The official reasons for the regulations included:

  • Stopping education operations from putting profits ahead of the welfare of students. One-on-one private tutoring fees are often about US$200 an hour.
  • Reducing financial pressure on middle- and upper-middle-class families that are contributing to low birth rates (i.e., because having more children is obviously more expensive). In May, China announced that parents can now have up to three children. Previously the cap had been two children.
  • Alleviating the anxiety of parents and children who face incredible competition in school and the economy – there is even a term, Jiwa, which means “chicken baby” that as Reuters notes, “refers to children pumped with extracurricular classes and energy-boosting ‘chicken blood’ by anxious parents.”

But as EdSurge notes, it is also possible that the Chinese government wanted to cut the ties between American tutors and Chinese children:

“As tensions between the United States and China escalate, many observers speculate that the Chinese government wanted to curtail Western influence on its youngest minds.”

Another motivation, says the New York Times, is likely the Chinese government’s growing alarm at the power of private technology giants:

“Beijing’s crackdown on private education is a new facet of its campaign to toughen regulation on corporate China, an effort driven in part by the party’s desire to show its most powerful technology giants who is boss.”

Many companies are closing down as a result of the new regulations

Many other tutoring companies have collapsed (e.g., GoGoKid) or are winding down operations in China (Magic Ears, QKids, Landi English and others), and foreign tutors, many of whom are North American, are reeling from the loss of income. In 2019, for example, 100,000 American and Canadian tutors were on contract with VIPKid to tutor 600,000 children in China. EdSurge notes that many of the tutors were teachers “who didn’t make enough money in the classroom alone to cover the bills.”

VIPKid’s contracted teachers are feeling the financial pinch of losing tutoring income, and some are expressing sadness at losing long-term connections with Chinese students and their families. That said, EdSurge interviewed tutors who said they understand the Chinese government’s stated mission of relieving the anxiety of Chinese children as well. Anna Whitehead provided an example of the stress facing Chinese children: “I have one student who said, on a Saturday, ‘I have 13 hours’ worth of class today.’ “I said, ‘Wow,’ and she said, ‘Oh, it’s not so bad. I have a friend who has 17 hours.’”

Another tutor, Quinones Robinson, said that it was “difficult to watch” a five-year-old struggle through his nighttime lesson: “He was exhausted. He was falling asleep. These kids are worked so hard. … Part of me thinks this will be good for them.”

Skepticism that reforms will ease families’ burdens

There are many who are skeptical that the new regulations will relieve the education-related stress felt by Chinese families.
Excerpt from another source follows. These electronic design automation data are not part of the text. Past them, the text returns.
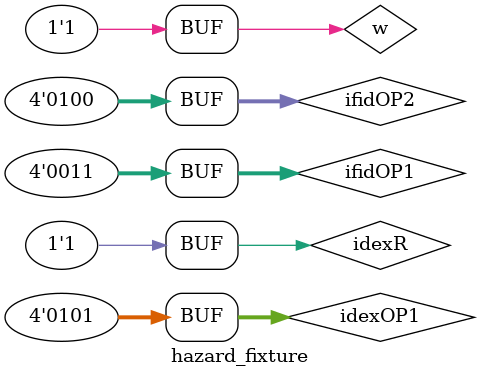
<source format=v>
`include "hazard.v"

module hazard_fixture;

reg [3:0] ifidOP1, ifidOP2, idexOP1;
reg idexR, w;

wire pcdrive, stall;

hazard hazardi (.ifidOP1(ifidOP1), .ifidOP2(ifidOP2),
		.idexOP1(idexOP1), .idexR(idexR), .w(w), .pcdrive(pcdrive), .stall(stall));

initial
begin
	$display("TIME\t ifidOP1 ifidOP2 idexOP1 idexR\t w PCDRIVE  stall");
	$monitor("%4d\t  %b\t  %b\t  %b\t   %b\t %b    %b\t      %b", $time, ifidOP1,
		ifidOP2, idexOP1, idexR, w, pcdrive, stall);
end

initial
begin
	ifidOP1 = 4'b1111;
	ifidOP2 = 4'b1111;
	idexOP1 = 4'b1111;
	idexR = 1'b1;
	w = 1'b0;
	#10
	ifidOP1 = 4'b0000;
	ifidOP2 = 4'b0001;
	idexOP1 = 4'b0010;
	idexR = 1'b0;
	w = 1'b0;
	#10
	ifidOP1 = 4'b0011;
	ifidOP2 = 4'b0100;
	idexOP1 = 4'b0101;
	idexR = 1'b1;
	w = 1'b1;
end

endmodule

</source>
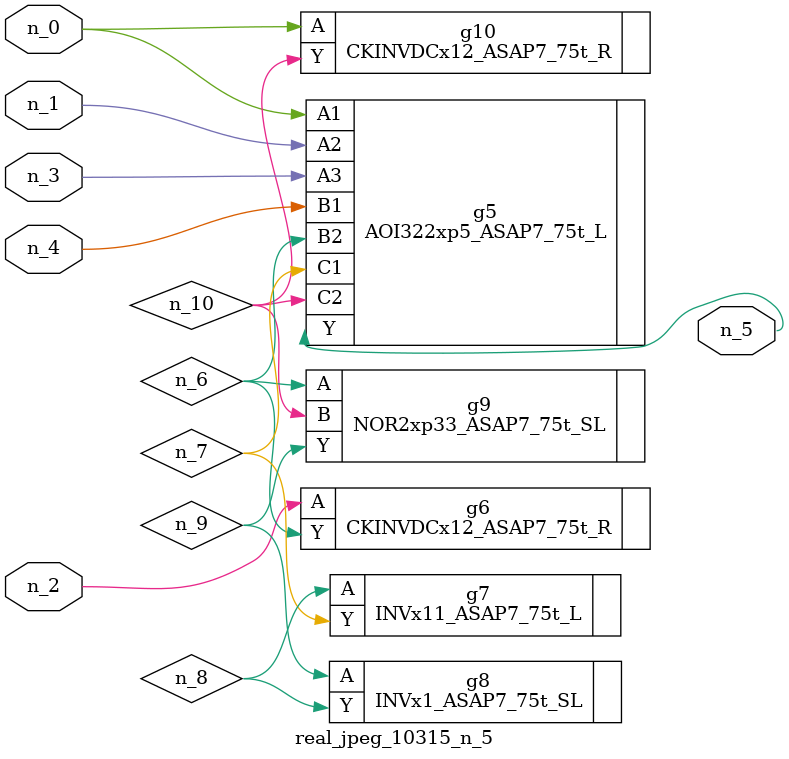
<source format=v>
module real_jpeg_10315_n_5 (n_4, n_0, n_1, n_2, n_3, n_5);

input n_4;
input n_0;
input n_1;
input n_2;
input n_3;

output n_5;

wire n_8;
wire n_6;
wire n_7;
wire n_10;
wire n_9;

AOI322xp5_ASAP7_75t_L g5 ( 
.A1(n_0),
.A2(n_1),
.A3(n_3),
.B1(n_4),
.B2(n_6),
.C1(n_7),
.C2(n_10),
.Y(n_5)
);

CKINVDCx12_ASAP7_75t_R g10 ( 
.A(n_0),
.Y(n_10)
);

CKINVDCx12_ASAP7_75t_R g6 ( 
.A(n_2),
.Y(n_6)
);

NOR2xp33_ASAP7_75t_SL g9 ( 
.A(n_6),
.B(n_10),
.Y(n_9)
);

INVx11_ASAP7_75t_L g7 ( 
.A(n_8),
.Y(n_7)
);

INVx1_ASAP7_75t_SL g8 ( 
.A(n_9),
.Y(n_8)
);


endmodule
</source>
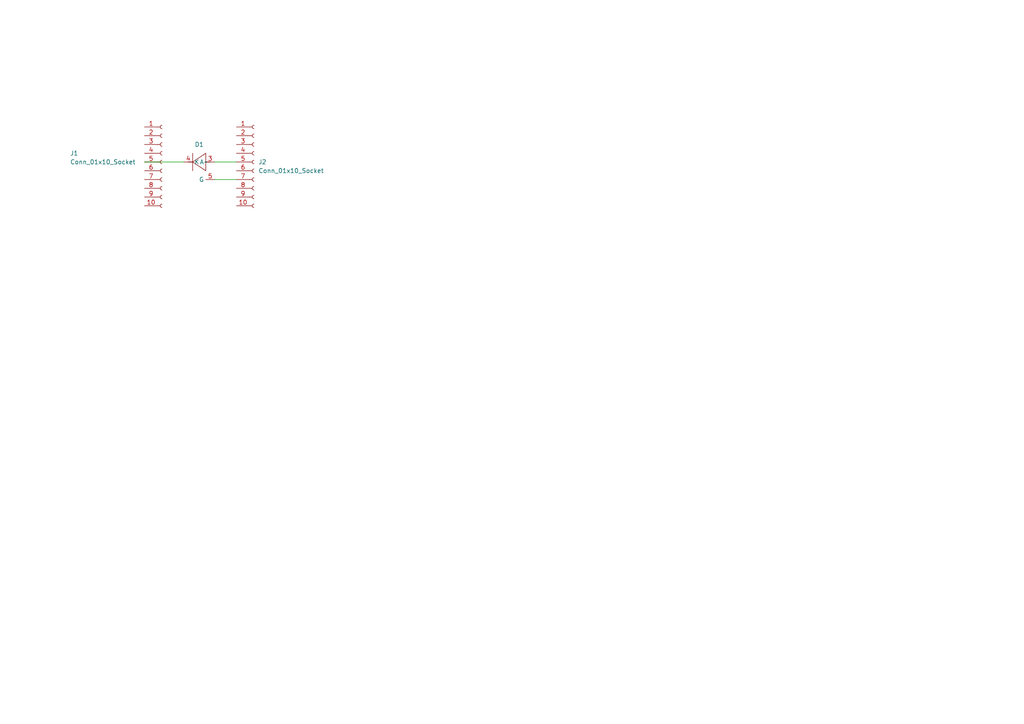
<source format=kicad_sch>
(kicad_sch (version 20230121) (generator eeschema)

  (uuid d3d4a480-558d-4694-bd0b-aceedb5de69b)

  (paper "A4")

  (title_block
    (title "SiPM Chip Carrier for Hamamatsu S14160-6010PS")
    (date "2024-01-03")
    (rev "2.0")
    (company "BU DarkQuest EMCal Test Stand")
  )

  


  (wire (pts (xy 41.91 46.99) (xy 53.34 46.99))
    (stroke (width 0) (type default))
    (uuid 249d0c10-0b11-4840-8c55-a6d9ee094d42)
  )
  (wire (pts (xy 62.23 46.99) (xy 68.58 46.99))
    (stroke (width 0) (type default))
    (uuid 72e32bd7-f450-43f4-86d7-4610fd56cad2)
  )
  (wire (pts (xy 62.23 52.07) (xy 68.58 52.07))
    (stroke (width 0) (type default))
    (uuid 8c11a10e-e210-479e-9c49-ab9b687124ae)
  )

  (symbol (lib_id "Connector:Conn_01x10_Socket") (at 73.66 46.99 0) (unit 1)
    (in_bom yes) (on_board yes) (dnp no) (fields_autoplaced)
    (uuid 622ffd1b-eb25-4231-8ff9-6cffd99ca2d6)
    (property "Reference" "J2" (at 74.93 46.99 0)
      (effects (font (size 1.27 1.27)) (justify left))
    )
    (property "Value" "Conn_01x10_Socket" (at 74.93 49.53 0)
      (effects (font (size 1.27 1.27)) (justify left))
    )
    (property "Footprint" "Connector_PinHeader_2.54mm:PinHeader_1x10_P2.54mm_Vertical" (at 73.66 46.99 0)
      (effects (font (size 1.27 1.27)) hide)
    )
    (property "Datasheet" "~" (at 73.66 46.99 0)
      (effects (font (size 1.27 1.27)) hide)
    )
    (pin "1" (uuid 2f7b561c-833d-4879-ba7f-a5285b08fa9b))
    (pin "10" (uuid 35a9ee2a-b3d0-4301-b89d-abdac9b5b0d4))
    (pin "2" (uuid 33a193ac-44bf-46d4-9353-f8ecaf99349f))
    (pin "3" (uuid 3e3ad706-451a-4db6-853b-cbce5ac3eb20))
    (pin "4" (uuid da815fca-37a3-4914-a812-8ef4547cec48))
    (pin "5" (uuid 259c4587-3aea-493f-8dbd-33ed36de2505))
    (pin "6" (uuid 78594541-0662-42f7-89b8-fc5ee0ec98a1))
    (pin "7" (uuid 5a8298b7-b621-4818-8d09-ffc84e9ab263))
    (pin "8" (uuid ee48faec-db40-4fbb-8d2d-cc1aa571e1ca))
    (pin "9" (uuid b6bf34c9-9189-4be7-bf53-1da4ae1d9711))
    (instances
      (project "SiPM chip carrier"
        (path "/d3d4a480-558d-4694-bd0b-aceedb5de69b"
          (reference "J2") (unit 1)
        )
      )
    )
  )

  (symbol (lib_id "Diode:S14160-6010PS") (at 59.69 46.99 0) (unit 1)
    (in_bom yes) (on_board yes) (dnp no) (fields_autoplaced)
    (uuid d5a535f9-175c-41b2-a2ef-2c29294bf811)
    (property "Reference" "D1" (at 57.785 41.91 0)
      (effects (font (size 1.27 1.27)))
    )
    (property "Value" "~" (at 59.69 46.99 0)
      (effects (font (size 1.27 1.27)))
    )
    (property "Footprint" "Diode_SMD:S14160_6010PS" (at 59.69 46.99 0)
      (effects (font (size 1.27 1.27)) hide)
    )
    (property "Datasheet" "" (at 59.69 46.99 0)
      (effects (font (size 1.27 1.27)) hide)
    )
    (pin "3" (uuid 591a59e0-3742-4cde-8f9a-40085d2e494f))
    (pin "4" (uuid 799c48be-a8f4-42a8-9f5c-d91353175158))
    (pin "5" (uuid 37a8ffa7-d1d0-4005-81ab-1a2dbcb73426))
    (instances
      (project "SiPM chip carrier"
        (path "/d3d4a480-558d-4694-bd0b-aceedb5de69b"
          (reference "D1") (unit 1)
        )
      )
    )
  )

  (symbol (lib_id "Connector:Conn_01x10_Socket") (at 46.99 46.99 0) (unit 1)
    (in_bom yes) (on_board yes) (dnp no)
    (uuid e6174c4b-6cc0-4359-a191-cc568a8c0244)
    (property "Reference" "J1" (at 20.32 44.45 0)
      (effects (font (size 1.27 1.27)) (justify left))
    )
    (property "Value" "Conn_01x10_Socket" (at 20.32 46.99 0)
      (effects (font (size 1.27 1.27)) (justify left))
    )
    (property "Footprint" "Connector_PinHeader_2.54mm:PinHeader_1x10_P2.54mm_Vertical" (at 46.99 46.99 0)
      (effects (font (size 1.27 1.27)) hide)
    )
    (property "Datasheet" "~" (at 46.99 46.99 0)
      (effects (font (size 1.27 1.27)) hide)
    )
    (pin "1" (uuid 113d277e-32e7-4bc6-9050-e3547a3375cb))
    (pin "10" (uuid 5d787003-52e7-4e19-b396-ce0fcd759440))
    (pin "2" (uuid 42a4a3d4-7c1b-429d-901c-79fb601bfeba))
    (pin "3" (uuid 22fc6445-3f23-4b2c-b560-837349aaab0a))
    (pin "4" (uuid 1c0b598d-6fa5-43c2-8f34-c998dc65a152))
    (pin "5" (uuid b27431df-4f8d-46f2-a2e1-c8f61f8a6ac7))
    (pin "6" (uuid 4f065a78-1d68-4704-8ef5-20f9ce79d4a5))
    (pin "7" (uuid 2d3d37e4-235e-44af-bfca-382a856e78d7))
    (pin "8" (uuid c9efbe85-8589-4ae6-b46e-5a1ba48a870c))
    (pin "9" (uuid 528aabdb-aaa5-4b9a-b886-d84945645277))
    (instances
      (project "SiPM chip carrier"
        (path "/d3d4a480-558d-4694-bd0b-aceedb5de69b"
          (reference "J1") (unit 1)
        )
      )
    )
  )

  (sheet_instances
    (path "/" (page "1"))
  )
)

</source>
The New York Times notes that parents and experts believe that “the wealthy will simply hire expensive private tutors, making education even more competitive and ultimately widening China’s yawning wealth gap.”

Siqi Tu, a postdoctoral research fellow at the Max Planck Institute for the Study of Religious and Ethnic Diversity in Göttingen, Germany, told the Times that if the pressure around the ultra-competitive gaokao (the single exam children begin studying for “even before they can write”) isn’t lessened “it’s hard to change specific practices” such as expensive and exhausting tutoring on top of normal classes.

In fact, parents told Chinese media outlet Sixth Tone that the new regulations are heightening their anxiety instead of lessening it:

“As their children’s schedules are more exhausting than ever, parents themselves are in a frenzied free-for-all to secure spots at a shrinking number of extra-curricular classes. To many, actually reducing their child’s after-school activities is not an option.”

Sixth Tone conducted interviews with nearly 30 families in Shanghai and Beijing which revealed that,

“The vast majority (92%) vowed to continue seeking out extra courses for their children. Three out of four said that the policies, instead of making it easier to raise children, have only made their lives more stressful.”